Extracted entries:
=======
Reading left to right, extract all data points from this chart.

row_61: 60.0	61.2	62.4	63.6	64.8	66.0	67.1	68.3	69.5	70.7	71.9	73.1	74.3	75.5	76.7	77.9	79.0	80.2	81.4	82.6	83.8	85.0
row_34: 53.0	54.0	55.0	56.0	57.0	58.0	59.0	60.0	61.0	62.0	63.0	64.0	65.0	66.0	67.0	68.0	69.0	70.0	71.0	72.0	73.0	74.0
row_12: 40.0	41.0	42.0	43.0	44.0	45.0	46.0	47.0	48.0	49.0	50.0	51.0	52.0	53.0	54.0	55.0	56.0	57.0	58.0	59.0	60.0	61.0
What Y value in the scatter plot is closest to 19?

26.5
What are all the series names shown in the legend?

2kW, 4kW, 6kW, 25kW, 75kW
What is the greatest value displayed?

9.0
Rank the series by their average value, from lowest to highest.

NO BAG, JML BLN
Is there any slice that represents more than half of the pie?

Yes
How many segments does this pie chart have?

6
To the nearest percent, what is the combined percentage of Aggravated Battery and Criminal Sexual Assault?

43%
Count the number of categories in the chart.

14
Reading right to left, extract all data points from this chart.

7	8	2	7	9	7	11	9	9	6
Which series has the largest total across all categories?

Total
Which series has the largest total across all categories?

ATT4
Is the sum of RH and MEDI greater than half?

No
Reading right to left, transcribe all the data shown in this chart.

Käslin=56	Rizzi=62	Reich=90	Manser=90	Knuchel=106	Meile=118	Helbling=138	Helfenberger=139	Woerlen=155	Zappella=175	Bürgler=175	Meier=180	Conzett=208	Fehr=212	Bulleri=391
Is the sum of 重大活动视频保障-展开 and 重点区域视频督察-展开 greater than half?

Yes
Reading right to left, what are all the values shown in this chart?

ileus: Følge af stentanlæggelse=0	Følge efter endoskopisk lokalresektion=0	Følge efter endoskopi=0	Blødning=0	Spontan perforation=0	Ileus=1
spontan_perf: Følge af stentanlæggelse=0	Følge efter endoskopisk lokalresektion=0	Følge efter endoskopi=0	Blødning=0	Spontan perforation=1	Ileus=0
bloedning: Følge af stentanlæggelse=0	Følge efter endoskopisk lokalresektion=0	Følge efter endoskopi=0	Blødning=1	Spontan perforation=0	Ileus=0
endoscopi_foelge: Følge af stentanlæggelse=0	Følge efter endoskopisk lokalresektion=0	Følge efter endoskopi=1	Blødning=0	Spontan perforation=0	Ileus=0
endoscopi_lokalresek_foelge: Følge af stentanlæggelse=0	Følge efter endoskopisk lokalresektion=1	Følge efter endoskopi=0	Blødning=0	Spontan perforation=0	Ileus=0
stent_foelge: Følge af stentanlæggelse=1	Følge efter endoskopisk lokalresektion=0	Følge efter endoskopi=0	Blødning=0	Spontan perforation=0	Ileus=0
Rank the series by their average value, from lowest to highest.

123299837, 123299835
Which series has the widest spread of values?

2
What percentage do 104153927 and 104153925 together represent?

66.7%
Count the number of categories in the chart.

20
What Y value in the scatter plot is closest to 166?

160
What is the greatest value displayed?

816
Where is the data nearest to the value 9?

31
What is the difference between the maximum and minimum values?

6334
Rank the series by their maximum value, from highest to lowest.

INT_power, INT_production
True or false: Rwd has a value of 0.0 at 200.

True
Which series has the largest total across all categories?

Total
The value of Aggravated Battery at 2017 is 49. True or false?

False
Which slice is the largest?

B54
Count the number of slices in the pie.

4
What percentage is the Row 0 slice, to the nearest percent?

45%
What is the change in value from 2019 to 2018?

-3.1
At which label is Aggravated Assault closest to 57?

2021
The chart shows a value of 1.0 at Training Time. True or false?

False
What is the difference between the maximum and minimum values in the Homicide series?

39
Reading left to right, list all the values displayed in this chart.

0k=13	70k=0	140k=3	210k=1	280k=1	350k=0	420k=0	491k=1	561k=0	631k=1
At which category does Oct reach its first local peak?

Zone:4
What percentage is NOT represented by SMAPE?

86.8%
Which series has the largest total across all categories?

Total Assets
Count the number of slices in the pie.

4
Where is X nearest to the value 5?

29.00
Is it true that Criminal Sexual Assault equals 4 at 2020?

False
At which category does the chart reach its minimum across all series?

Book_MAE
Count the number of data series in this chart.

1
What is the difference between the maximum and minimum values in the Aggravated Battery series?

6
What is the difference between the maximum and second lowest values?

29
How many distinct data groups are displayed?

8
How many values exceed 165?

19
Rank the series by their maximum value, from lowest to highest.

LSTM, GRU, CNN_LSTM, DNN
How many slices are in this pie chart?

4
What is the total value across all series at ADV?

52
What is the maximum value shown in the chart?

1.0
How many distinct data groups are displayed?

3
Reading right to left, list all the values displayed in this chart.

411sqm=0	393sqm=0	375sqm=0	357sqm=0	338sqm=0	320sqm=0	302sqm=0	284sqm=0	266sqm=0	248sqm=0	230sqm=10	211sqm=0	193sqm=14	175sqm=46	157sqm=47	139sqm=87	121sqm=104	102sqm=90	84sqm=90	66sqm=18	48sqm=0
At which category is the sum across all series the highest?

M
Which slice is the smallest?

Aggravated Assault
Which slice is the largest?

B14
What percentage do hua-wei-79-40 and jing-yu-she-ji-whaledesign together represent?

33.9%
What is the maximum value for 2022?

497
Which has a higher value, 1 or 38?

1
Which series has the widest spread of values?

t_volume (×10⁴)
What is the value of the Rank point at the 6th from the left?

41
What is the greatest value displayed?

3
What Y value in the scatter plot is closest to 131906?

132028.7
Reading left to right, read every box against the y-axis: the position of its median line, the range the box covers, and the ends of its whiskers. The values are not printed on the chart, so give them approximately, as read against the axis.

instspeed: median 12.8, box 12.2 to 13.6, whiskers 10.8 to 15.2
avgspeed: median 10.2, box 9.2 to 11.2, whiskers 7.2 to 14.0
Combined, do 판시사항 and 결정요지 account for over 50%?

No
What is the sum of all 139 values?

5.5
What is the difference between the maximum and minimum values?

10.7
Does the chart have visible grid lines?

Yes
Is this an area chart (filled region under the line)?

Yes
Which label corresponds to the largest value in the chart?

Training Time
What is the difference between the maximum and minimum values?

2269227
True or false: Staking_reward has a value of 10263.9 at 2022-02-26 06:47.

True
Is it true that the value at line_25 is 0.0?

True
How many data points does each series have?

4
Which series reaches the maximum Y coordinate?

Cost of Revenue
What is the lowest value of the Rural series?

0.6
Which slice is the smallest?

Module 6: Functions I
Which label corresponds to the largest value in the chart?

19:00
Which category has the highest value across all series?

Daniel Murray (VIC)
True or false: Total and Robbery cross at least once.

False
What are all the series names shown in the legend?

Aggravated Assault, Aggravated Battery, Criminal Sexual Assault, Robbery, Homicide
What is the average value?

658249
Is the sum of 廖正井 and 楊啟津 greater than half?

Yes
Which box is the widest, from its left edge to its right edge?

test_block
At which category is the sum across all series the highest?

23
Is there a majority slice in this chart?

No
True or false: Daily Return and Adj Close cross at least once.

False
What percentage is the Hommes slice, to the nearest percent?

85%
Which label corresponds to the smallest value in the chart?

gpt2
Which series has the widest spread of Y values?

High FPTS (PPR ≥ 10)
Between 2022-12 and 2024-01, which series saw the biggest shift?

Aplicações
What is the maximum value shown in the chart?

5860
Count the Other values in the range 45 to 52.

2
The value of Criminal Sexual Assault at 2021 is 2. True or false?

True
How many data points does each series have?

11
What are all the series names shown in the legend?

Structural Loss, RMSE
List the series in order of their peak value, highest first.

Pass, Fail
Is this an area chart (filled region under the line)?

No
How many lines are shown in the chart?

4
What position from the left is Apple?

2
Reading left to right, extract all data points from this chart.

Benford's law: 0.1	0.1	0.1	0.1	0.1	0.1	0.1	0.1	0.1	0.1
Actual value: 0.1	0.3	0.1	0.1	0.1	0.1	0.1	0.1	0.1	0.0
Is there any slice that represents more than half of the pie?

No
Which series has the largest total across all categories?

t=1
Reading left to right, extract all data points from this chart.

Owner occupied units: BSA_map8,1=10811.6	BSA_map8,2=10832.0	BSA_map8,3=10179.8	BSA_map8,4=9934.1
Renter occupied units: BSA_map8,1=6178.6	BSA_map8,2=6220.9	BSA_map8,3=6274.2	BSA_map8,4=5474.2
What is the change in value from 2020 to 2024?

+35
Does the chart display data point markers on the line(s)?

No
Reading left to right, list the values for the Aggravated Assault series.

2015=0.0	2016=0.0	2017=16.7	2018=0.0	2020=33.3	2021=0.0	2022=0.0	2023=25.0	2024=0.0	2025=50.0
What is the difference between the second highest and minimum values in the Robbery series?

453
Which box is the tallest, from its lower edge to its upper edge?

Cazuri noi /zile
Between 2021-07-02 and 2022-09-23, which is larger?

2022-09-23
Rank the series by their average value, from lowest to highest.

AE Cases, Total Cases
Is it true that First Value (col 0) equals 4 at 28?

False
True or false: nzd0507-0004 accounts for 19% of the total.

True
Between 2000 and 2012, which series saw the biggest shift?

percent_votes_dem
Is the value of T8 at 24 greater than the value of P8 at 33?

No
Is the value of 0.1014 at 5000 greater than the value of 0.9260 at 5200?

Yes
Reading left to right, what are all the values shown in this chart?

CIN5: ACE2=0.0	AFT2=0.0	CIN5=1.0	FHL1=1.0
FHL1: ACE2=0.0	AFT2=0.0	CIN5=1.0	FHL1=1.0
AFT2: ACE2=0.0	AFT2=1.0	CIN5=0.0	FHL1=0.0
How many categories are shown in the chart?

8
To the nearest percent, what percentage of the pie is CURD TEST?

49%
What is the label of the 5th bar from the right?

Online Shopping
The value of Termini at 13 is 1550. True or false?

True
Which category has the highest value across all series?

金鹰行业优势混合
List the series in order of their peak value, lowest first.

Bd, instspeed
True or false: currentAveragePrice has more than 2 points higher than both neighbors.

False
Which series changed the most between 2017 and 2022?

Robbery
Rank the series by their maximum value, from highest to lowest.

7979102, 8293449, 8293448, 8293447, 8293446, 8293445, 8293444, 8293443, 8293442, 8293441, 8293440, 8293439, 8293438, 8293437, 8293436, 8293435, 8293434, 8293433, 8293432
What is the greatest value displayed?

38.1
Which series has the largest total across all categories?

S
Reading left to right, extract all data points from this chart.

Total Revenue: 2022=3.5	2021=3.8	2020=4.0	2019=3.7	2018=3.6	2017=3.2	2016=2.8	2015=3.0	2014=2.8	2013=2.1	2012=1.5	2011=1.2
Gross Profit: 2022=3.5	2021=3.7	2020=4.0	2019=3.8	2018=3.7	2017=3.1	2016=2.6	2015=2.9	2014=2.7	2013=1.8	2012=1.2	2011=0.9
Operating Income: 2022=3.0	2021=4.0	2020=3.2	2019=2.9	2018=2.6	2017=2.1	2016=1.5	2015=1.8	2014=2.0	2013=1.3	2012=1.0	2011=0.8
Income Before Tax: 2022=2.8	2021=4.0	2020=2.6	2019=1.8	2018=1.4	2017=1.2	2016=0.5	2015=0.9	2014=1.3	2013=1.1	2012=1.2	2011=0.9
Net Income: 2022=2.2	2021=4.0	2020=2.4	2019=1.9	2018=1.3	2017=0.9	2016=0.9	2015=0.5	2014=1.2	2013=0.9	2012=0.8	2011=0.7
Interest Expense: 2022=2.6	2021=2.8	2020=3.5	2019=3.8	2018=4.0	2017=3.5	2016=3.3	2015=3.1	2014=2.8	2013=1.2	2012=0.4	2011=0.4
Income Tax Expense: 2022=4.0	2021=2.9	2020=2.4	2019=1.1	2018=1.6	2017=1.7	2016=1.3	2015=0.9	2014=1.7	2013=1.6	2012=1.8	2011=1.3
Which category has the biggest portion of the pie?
=======
| How to complete this task |
Report each line of the entries above that contains the string "Battery", copying every such line in full.

| Task output |
To the nearest percent, what is the combined percentage of Aggravated Battery and Criminal Sexual Assault?
The value of Aggravated Battery at 2017 is 49. True or false?
What is the difference between the maximum and minimum values in the Aggravated Battery series?
Aggravated Assault, Aggravated Battery, Criminal Sexual Assault, Robbery, Homicide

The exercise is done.